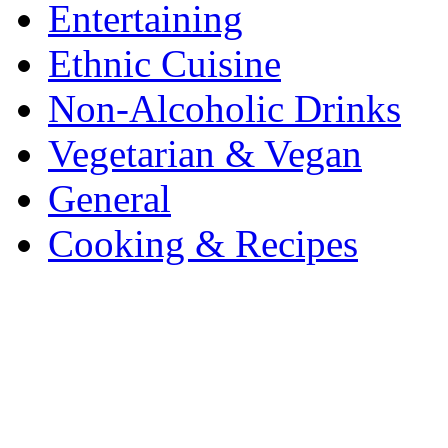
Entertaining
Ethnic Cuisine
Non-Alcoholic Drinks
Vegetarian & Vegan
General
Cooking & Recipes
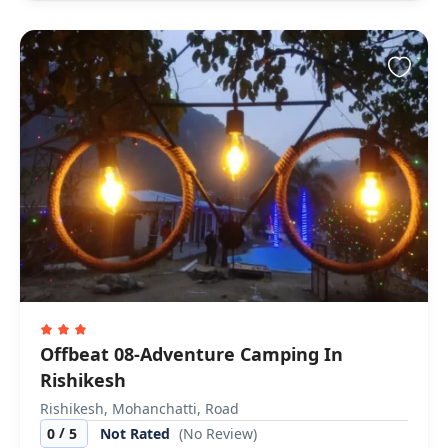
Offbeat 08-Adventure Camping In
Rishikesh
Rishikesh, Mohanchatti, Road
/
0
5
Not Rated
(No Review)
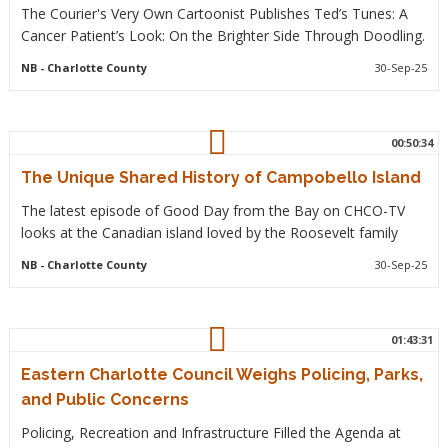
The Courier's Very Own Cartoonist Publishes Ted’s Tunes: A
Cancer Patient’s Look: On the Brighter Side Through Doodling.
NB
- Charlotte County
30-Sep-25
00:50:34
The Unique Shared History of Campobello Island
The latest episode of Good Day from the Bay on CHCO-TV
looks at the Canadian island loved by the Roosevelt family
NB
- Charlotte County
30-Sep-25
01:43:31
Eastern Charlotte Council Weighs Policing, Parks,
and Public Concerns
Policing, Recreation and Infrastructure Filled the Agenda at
----------
Work request: Output all the entries exactly, minus any pictures.

Solution for this exercise:
Entertaining
Ethnic Cuisine
Non-Alcoholic Drinks
Vegetarian & Vegan
General
Cooking & Recipes
Offbeat 08-Adventure Camping In
Rishikesh
Rishikesh, Mohanchatti, Road
/
0
5
Not Rated
(No Review)
The Courier's Very Own Cartoonist Publishes Ted’s Tunes: A
Cancer Patient’s Look: On the Brighter Side Through Doodling.
NB
- Charlotte County
30-Sep-25
00:50:34
The Unique Shared History of Campobello Island
The latest episode of Good Day from the Bay on CHCO-TV
looks at the Canadian island loved by the Roosevelt family
NB
- Charlotte County
30-Sep-25
01:43:31
Eastern Charlotte Council Weighs Policing, Parks,
and Public Concerns
Policing, Recreation and Infrastructure Filled the Agenda at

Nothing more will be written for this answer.